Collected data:
*** Begin section ***

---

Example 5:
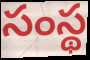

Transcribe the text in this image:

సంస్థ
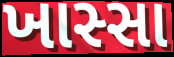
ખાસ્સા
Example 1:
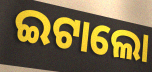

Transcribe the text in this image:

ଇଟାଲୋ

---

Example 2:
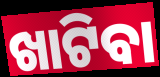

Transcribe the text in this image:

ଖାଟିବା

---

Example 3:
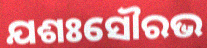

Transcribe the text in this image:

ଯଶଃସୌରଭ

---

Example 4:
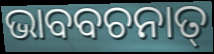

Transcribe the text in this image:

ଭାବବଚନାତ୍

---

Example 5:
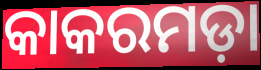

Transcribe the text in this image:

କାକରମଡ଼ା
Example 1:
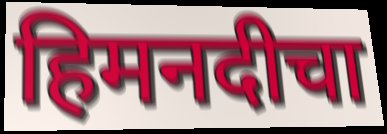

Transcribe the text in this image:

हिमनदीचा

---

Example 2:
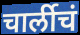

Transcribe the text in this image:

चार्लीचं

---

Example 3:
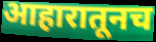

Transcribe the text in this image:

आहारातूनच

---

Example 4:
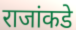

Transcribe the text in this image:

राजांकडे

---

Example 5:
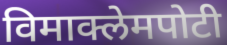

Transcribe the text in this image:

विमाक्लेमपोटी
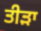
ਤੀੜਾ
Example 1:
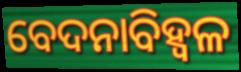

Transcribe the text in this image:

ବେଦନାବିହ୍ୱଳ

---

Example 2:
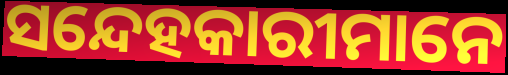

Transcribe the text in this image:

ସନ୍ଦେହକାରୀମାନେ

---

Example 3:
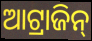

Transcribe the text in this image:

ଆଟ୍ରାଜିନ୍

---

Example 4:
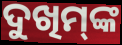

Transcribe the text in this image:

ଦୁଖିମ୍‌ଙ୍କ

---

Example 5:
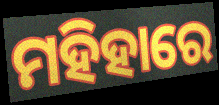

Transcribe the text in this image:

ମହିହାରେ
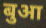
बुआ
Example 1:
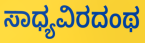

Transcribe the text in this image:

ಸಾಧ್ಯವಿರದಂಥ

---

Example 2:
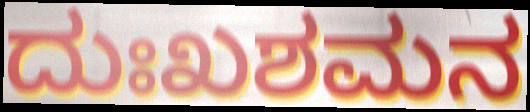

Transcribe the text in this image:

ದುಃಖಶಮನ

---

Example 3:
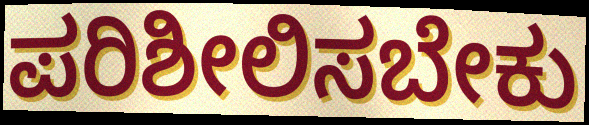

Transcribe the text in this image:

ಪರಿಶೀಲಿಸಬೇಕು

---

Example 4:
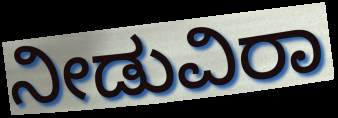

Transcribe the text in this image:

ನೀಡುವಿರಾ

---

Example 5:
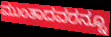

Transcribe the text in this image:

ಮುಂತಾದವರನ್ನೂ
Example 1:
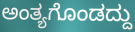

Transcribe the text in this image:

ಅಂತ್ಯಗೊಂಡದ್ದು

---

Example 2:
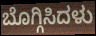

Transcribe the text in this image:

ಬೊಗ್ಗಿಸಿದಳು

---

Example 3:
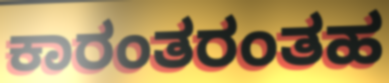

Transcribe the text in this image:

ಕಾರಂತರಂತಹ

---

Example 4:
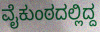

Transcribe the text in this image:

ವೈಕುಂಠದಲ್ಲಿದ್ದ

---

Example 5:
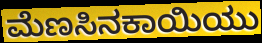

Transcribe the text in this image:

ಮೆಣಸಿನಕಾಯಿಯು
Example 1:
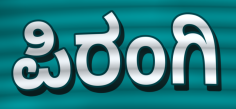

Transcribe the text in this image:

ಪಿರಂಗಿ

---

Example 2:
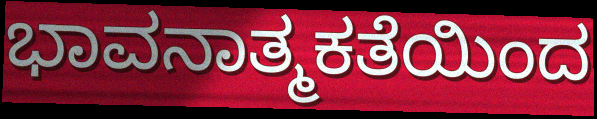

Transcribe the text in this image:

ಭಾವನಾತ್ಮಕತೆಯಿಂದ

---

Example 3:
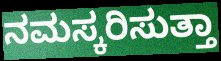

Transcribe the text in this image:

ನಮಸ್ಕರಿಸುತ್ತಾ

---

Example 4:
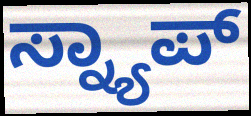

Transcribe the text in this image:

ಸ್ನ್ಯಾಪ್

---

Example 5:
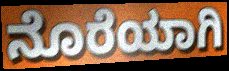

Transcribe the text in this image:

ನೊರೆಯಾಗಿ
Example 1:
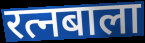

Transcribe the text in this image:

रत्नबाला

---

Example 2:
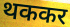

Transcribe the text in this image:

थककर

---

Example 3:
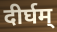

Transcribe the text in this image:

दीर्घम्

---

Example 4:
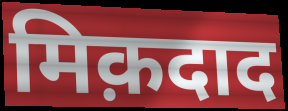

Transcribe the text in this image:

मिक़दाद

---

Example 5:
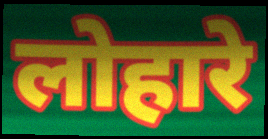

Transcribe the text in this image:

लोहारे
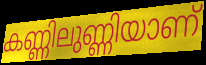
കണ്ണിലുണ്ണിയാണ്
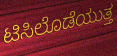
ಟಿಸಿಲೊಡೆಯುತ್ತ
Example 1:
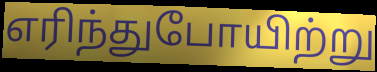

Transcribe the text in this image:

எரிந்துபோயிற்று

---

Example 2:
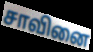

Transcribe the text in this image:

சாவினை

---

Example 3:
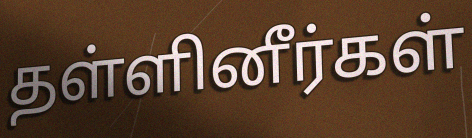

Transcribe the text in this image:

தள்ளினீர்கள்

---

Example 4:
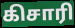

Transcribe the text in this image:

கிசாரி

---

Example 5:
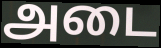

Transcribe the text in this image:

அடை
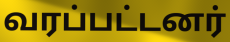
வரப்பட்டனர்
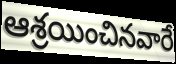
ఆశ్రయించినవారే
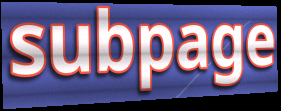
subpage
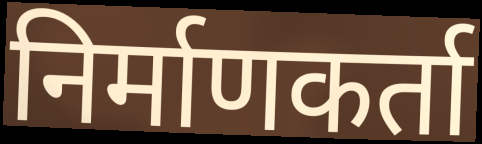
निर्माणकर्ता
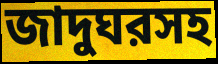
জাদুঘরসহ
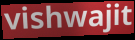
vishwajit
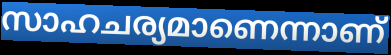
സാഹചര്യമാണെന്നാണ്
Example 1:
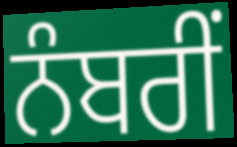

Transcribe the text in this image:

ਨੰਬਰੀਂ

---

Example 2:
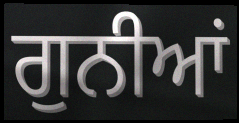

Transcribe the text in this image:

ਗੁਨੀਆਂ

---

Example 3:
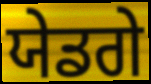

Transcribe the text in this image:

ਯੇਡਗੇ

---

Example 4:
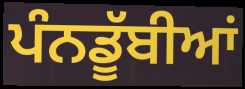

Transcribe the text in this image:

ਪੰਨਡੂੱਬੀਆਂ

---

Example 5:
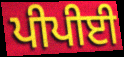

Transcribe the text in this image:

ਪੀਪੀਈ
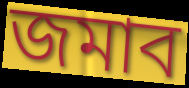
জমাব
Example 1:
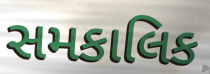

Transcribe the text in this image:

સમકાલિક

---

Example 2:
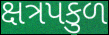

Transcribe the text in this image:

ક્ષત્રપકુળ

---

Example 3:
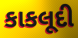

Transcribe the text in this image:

*** End section ***

Reproduce the entries above exactly. Do not include the images.

RESPONSE FOR THIS EXERCISE:
---

Example 5:

Transcribe the text in this image:

సంస్థ
ખાસ્સા
Example 1:

Transcribe the text in this image:

ଇଟାଲୋ

---

Example 2:

Transcribe the text in this image:

ଖାଟିବା

---

Example 3:

Transcribe the text in this image:

ଯଶଃସୌରଭ

---

Example 4:

Transcribe the text in this image:

ଭାବବଚନାତ୍

---

Example 5:

Transcribe the text in this image:

କାକରମଡ଼ା
Example 1:

Transcribe the text in this image:

हिमनदीचा

---

Example 2:

Transcribe the text in this image:

चार्लीचं

---

Example 3:

Transcribe the text in this image:

आहारातूनच

---

Example 4:

Transcribe the text in this image:

राजांकडे

---

Example 5:

Transcribe the text in this image:

विमाक्लेमपोटी
ਤੀੜਾ
Example 1:

Transcribe the text in this image:

ବେଦନାବିହ୍ୱଳ

---

Example 2:

Transcribe the text in this image:

ସନ୍ଦେହକାରୀମାନେ

---

Example 3:

Transcribe the text in this image:

ଆଟ୍ରାଜିନ୍

---

Example 4:

Transcribe the text in this image:

ଦୁଖିମ୍‌ଙ୍କ

---

Example 5:

Transcribe the text in this image:

ମହିହାରେ
बुआ
Example 1:

Transcribe the text in this image:

ಸಾಧ್ಯವಿರದಂಥ

---

Example 2:

Transcribe the text in this image:

ದುಃಖಶಮನ

---

Example 3:

Transcribe the text in this image:

ಪರಿಶೀಲಿಸಬೇಕು

---

Example 4:

Transcribe the text in this image:

ನೀಡುವಿರಾ

---

Example 5:

Transcribe the text in this image:

ಮುಂತಾದವರನ್ನೂ
Example 1:

Transcribe the text in this image:

ಅಂತ್ಯಗೊಂಡದ್ದು

---

Example 2:

Transcribe the text in this image:

ಬೊಗ್ಗಿಸಿದಳು

---

Example 3:

Transcribe the text in this image:

ಕಾರಂತರಂತಹ

---

Example 4:

Transcribe the text in this image:

ವೈಕುಂಠದಲ್ಲಿದ್ದ

---

Example 5:

Transcribe the text in this image:

ಮೆಣಸಿನಕಾಯಿಯು
Example 1:

Transcribe the text in this image:

ಪಿರಂಗಿ

---

Example 2:

Transcribe the text in this image:

ಭಾವನಾತ್ಮಕತೆಯಿಂದ

---

Example 3:

Transcribe the text in this image:

ನಮಸ್ಕರಿಸುತ್ತಾ

---

Example 4:

Transcribe the text in this image:

ಸ್ನ್ಯಾಪ್

---

Example 5:

Transcribe the text in this image:

ನೊರೆಯಾಗಿ
Example 1:

Transcribe the text in this image:

रत्नबाला

---

Example 2:

Transcribe the text in this image:

थककर

---

Example 3:

Transcribe the text in this image:

दीर्घम्

---

Example 4:

Transcribe the text in this image:

मिक़दाद

---

Example 5:

Transcribe the text in this image:

लोहारे
കണ്ണിലുണ്ണിയാണ്
ಟಿಸಿಲೊಡೆಯುತ್ತ
Example 1:

Transcribe the text in this image:

எரிந்துபோயிற்று

---

Example 2:

Transcribe the text in this image:

சாவினை

---

Example 3:

Transcribe the text in this image:

தள்ளினீர்கள்

---

Example 4:

Transcribe the text in this image:

கிசாரி

---

Example 5:

Transcribe the text in this image:

அடை
வரப்பட்டனர்
ఆశ్రయించినవారే
subpage
निर्माणकर्ता
জাদুঘরসহ
vishwajit
സാഹചര്യമാണെന്നാണ്
Example 1:

Transcribe the text in this image:

ਨੰਬਰੀਂ

---

Example 2:

Transcribe the text in this image:

ਗੁਨੀਆਂ

---

Example 3:

Transcribe the text in this image:

ਯੇਡਗੇ

---

Example 4:

Transcribe the text in this image:

ਪੰਨਡੂੱਬੀਆਂ

---

Example 5:

Transcribe the text in this image:

ਪੀਪੀਈ
জমাব
Example 1:

Transcribe the text in this image:

સમકાલિક

---

Example 2:

Transcribe the text in this image:

ક્ષત્રપકુળ

---

Example 3:

Transcribe the text in this image:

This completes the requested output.